Reputation:
I want to shift the first row of a 2D square matrix to the last row. So if I have a matrix like A, I want to get B.
I can do this using two simple for loops. E.g.
void shift(int M, int N, int A[M][N]){
int i, j,temp;
for (i = 1; i < M; i++){
for (j = 0; j < N; j++){
temp=A[i][j];
A[i][j]=A[i-1][j];
A[i-1][j]=temp;
}
}
}
But I want to get as few cache misses as possible. Any tip on how to do that?
Upvotes: 3
Views: 422
Reputation: 363902
I just saw your comment about 4x4 matrices. A 4x4 array of int
fits in a single cache line (on modern x86 CPUs, where a cache line is 64B). In that case, you want the compiler to generate something like
## matrix address in [rdi]
movups xmm0, [rdi]
movups xmm1, [rdi+16]
movups xmm2, [rdi+32]
movups xmm3, [rdi+48]
movups [rdi], xmm1 ; doing all the stores after all the loads avoids any possible false dependency
movups [rdi+16], xmm2
movups [rdi+32], xmm3
movups [rdi+48], xmm0
Or maybe fewer AVX 256b loads/stores, but unaligned AVX might do worse. If the array is 64B-aligned, then none of the required loads/stores would cross cache line boundaries. So 2x vmovups ymm
loads, and one vmovups ymm
store, one vmovups xmm
store (to the end), and one vextractf128
store (to the start).
If you're lucky, John's memcpy will optimize away to something like this when the function inlines into a caller that has compile-time-constant values of 4
.
For tiny arrays, it's not cache-misses that's the issue, just how to get the whole copy to happen with as little overhead as possible. My ideas below about introducing a level of indirection are not a good idea, because it's really cheap to load all the data and store it back out.

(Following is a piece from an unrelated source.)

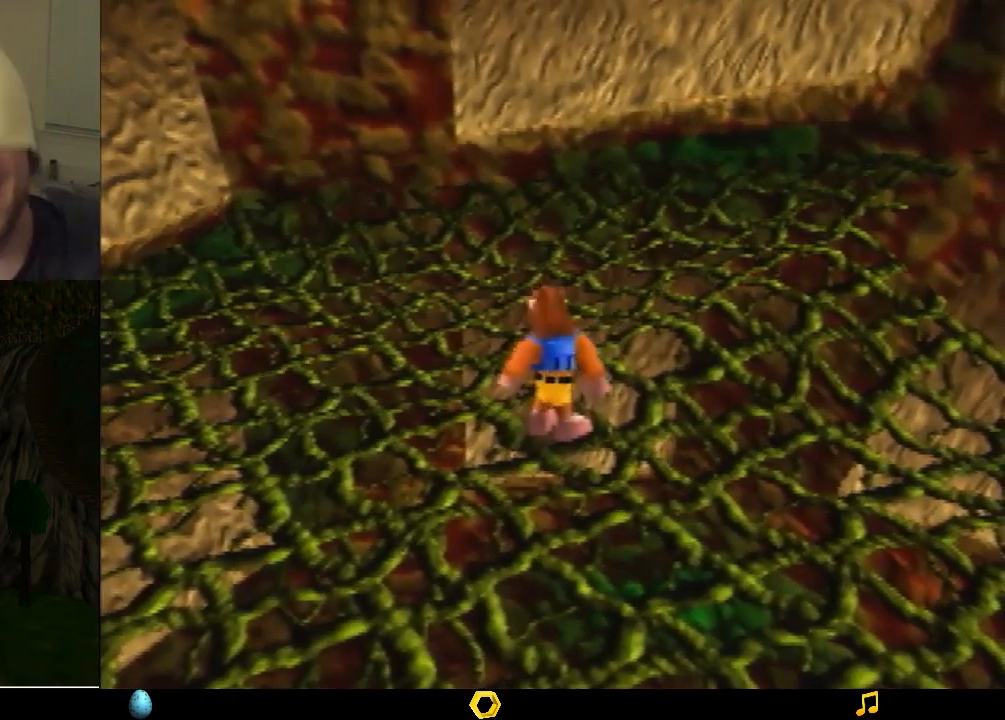
{"buttons": [], "left_stick": "center", "events": []}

If you leave room at the end of your matrix for another row, you can just copy the first row to this extra space, and pass a pointer to what was the 2nd row.
This lets you temporarily have a different view of a matrix, but it's not a repeatable process.
If you had a big buffer, you could go on rotating the matrix rows this way until you get to the end of the reserved space and have to copy the array back to the top of the buffer. This minimizes copying overhead but does mean that you're touching some new memory.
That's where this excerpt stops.